(Article)
# # #

Cet homme va traverser devant nous plusieurs états successifs. D’abord il aime Washti d’un amour humble, extatique, où il semble que l’enthousiasme religieux ait plus de part que la passion humaine. À ses yeux, c’est un être supérieur, privilégié, choisi de Dieu. Il n’ose l’effleurer d’une pensée charnelle : c’est assez pour lui de baiser le bas de sa robe. Le hasard fait de lui, certaine nuit, le témoin involontaire des efforts désespérés que lente le père de Washti pour ravitailler la prisonnière. Brusquement, sans transition, sous l’empire de la nécessité qui ne lui laisse pas le temps de délibérer, il devient son complice ; il la sauve par un mensonge, et ce mensonge a d’autant plus de poids que personne n’a jamais mis en doute sa véracité. Un auteur vulgaire n’aurait pas manqué de montrer Judah se redressant alors de toute sa hauteur et maudissant celle qu’il a protégée : « Allez, je ne vous connais plus, etc. » Après quoi, il se serait enfui dans la solitude, où il eût été torturé par l’évocation du bonheur perdu. M. Jones a voulu exactement le contraire. Le premier mouvement de Judah est un élan de joie tout humaine. Washti n’est ni un ange, ni une sainte, mais une femme, une créature fragile comme lui et qu’il peut aimer sans sacrilège. C’est plus tard que les remords s’élèvent dans son âme et que cette terrible conscience, orageuse comme la passion, réclame ses droits.

# # #

Enregistrements d'un jeu de données

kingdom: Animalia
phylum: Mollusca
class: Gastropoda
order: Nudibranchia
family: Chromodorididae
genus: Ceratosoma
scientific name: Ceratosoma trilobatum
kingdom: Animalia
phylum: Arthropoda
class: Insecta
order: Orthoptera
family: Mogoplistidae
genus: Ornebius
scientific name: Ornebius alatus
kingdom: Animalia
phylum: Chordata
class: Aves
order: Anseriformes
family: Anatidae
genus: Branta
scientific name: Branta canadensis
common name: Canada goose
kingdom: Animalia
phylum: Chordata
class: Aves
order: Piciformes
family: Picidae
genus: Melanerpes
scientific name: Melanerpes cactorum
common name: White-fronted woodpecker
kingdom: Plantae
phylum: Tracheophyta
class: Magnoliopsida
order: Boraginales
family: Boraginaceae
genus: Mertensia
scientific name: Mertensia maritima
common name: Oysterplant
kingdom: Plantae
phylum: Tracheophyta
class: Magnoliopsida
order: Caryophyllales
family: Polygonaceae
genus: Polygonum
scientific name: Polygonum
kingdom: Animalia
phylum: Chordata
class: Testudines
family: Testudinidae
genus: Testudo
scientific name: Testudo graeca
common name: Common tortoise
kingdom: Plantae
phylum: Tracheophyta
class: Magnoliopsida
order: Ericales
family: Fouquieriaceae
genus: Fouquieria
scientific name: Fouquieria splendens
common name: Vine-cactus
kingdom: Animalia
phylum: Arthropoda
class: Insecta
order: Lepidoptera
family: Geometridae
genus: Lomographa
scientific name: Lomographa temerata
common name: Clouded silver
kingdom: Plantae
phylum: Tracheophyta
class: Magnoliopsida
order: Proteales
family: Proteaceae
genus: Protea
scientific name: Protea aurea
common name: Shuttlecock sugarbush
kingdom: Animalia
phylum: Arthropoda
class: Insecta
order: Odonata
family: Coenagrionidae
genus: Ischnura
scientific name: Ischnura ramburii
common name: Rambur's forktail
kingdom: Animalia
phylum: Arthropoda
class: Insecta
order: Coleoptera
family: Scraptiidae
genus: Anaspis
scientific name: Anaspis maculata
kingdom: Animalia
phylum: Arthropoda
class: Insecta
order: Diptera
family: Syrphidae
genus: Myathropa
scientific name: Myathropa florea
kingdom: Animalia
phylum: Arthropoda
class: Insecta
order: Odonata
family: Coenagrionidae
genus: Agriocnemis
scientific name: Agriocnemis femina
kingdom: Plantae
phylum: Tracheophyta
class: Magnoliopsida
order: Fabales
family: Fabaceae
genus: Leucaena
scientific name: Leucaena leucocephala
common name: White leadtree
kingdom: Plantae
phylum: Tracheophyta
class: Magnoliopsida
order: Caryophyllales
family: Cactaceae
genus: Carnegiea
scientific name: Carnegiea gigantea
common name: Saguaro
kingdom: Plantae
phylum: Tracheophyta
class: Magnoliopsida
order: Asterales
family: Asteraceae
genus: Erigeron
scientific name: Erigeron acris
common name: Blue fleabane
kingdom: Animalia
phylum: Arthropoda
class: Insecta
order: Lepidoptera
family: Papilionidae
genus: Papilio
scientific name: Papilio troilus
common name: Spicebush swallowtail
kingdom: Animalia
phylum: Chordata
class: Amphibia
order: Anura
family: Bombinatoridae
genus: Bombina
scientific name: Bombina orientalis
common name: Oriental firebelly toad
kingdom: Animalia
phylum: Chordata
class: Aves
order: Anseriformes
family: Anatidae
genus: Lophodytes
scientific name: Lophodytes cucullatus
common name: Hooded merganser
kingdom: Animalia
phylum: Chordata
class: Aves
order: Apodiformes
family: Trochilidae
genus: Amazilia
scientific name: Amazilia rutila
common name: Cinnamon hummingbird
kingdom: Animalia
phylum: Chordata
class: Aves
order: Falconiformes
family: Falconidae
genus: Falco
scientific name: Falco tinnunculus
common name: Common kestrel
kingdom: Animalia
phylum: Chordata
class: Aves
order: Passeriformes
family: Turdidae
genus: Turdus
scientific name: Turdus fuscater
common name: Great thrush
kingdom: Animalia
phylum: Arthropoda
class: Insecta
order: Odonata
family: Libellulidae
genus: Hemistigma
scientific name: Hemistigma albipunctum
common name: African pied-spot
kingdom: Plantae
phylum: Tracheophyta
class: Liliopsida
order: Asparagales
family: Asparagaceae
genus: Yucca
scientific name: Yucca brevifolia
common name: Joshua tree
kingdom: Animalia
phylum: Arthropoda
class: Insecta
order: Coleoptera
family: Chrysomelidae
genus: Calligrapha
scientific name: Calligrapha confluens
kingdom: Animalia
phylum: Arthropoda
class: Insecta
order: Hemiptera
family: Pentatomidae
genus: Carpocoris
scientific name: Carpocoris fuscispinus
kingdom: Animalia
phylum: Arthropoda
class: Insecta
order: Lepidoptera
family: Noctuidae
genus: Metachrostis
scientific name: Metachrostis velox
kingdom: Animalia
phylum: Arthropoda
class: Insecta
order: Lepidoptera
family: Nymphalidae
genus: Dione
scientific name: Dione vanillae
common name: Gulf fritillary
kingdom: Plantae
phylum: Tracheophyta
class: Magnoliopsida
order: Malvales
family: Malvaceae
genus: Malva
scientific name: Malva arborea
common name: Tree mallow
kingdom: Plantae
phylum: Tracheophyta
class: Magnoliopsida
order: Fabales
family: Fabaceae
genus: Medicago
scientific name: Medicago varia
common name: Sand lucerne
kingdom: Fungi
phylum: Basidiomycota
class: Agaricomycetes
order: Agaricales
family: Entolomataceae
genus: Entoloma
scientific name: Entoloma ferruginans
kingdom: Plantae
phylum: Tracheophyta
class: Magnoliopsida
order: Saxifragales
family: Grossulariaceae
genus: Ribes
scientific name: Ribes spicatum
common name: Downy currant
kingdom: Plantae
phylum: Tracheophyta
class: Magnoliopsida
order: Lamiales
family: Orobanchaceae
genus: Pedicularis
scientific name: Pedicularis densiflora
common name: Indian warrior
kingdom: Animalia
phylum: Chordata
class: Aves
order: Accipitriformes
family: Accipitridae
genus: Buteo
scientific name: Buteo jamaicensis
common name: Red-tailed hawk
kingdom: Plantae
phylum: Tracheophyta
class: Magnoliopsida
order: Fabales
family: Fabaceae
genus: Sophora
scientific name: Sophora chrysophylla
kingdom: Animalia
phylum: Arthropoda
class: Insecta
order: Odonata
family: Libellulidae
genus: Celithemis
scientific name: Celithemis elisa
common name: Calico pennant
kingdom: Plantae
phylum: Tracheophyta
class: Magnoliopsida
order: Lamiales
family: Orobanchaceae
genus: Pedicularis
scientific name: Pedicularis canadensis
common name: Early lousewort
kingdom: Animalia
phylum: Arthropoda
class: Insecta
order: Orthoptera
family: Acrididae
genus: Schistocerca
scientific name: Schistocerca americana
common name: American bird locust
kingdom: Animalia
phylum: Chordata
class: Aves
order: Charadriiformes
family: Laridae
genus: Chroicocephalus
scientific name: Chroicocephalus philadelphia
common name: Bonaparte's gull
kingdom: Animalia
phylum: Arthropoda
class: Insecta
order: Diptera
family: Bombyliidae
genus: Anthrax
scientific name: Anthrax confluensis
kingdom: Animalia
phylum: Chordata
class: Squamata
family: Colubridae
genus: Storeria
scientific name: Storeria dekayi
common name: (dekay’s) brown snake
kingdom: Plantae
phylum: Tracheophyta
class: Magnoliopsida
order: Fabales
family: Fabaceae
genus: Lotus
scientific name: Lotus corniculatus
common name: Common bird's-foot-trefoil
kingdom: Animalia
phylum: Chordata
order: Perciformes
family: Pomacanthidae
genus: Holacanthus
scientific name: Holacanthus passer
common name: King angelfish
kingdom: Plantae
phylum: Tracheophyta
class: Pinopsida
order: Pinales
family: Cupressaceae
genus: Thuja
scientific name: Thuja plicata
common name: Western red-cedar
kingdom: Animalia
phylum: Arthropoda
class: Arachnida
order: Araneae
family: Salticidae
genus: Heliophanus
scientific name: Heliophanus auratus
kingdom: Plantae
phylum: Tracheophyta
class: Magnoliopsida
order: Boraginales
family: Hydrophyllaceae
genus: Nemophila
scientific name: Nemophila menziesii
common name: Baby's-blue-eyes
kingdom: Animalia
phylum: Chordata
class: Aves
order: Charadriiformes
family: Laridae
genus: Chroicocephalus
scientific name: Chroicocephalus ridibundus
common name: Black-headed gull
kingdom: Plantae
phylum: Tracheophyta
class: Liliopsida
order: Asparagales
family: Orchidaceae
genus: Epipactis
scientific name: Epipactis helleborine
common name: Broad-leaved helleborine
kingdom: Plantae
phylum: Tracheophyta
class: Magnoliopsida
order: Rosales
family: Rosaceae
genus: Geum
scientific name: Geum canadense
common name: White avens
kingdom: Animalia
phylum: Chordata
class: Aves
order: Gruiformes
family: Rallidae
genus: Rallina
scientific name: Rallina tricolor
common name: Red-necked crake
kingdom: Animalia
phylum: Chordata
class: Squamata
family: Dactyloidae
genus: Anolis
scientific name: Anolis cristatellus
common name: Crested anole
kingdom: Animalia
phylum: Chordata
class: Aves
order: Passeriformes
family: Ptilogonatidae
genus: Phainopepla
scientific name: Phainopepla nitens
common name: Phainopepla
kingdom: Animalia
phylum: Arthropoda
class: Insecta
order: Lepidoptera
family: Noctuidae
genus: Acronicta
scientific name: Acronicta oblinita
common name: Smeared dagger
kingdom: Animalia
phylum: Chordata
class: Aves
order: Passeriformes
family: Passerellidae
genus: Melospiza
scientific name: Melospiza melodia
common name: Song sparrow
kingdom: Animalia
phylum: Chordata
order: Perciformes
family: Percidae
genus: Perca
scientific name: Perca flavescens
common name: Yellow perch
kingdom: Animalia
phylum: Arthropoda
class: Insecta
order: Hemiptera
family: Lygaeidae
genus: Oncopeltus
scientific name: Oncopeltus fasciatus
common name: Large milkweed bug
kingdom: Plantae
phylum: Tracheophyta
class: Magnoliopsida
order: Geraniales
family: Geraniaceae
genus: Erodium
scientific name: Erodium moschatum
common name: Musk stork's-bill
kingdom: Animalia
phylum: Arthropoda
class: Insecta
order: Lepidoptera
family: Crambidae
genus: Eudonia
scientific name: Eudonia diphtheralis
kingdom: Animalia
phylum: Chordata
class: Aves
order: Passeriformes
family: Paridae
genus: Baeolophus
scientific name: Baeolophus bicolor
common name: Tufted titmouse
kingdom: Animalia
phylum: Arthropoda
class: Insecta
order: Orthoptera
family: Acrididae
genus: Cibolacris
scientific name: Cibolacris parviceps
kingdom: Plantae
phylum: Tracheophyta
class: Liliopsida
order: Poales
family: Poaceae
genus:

# # #

(Votre objectif) Poursuivez l'analyse critique consacrée à Judah et Washti en reprenant après sa dernière phrase. Les enregistrements ne sont d'aucune utilité pour ce travail.

(Corrigé de l'exercice)
En apparence, ils sont triomphans ; ils vont être unis. La fille de lord Asgarby est guérie parce qu’elle se croit guérie : le monde rend hommage à la puissance miraculeuse de Washti comme à la vertu et à l’éloquence de son fiancé. Que leur manque-t-il ? La paix intérieure, le respect d’eux-mêmes. Dans quels termes poignans Judah raconte à Washti son agonie intime ! Avec quelle imagination de poète ou de damné il donne une forme et une voix à toutes les terreurs de l’âme puritaine, à ces terreurs qui, pour une bagatelle, une ombre de péché, déchiraient Bunyan, couchaient Cromwell, blême et haletant, sur le plancher de sa chambre ! Pourtant l’amour n’est pas sorti de son cœur : mieux vaut encore l’enfer avec elle que le paradis sans elle !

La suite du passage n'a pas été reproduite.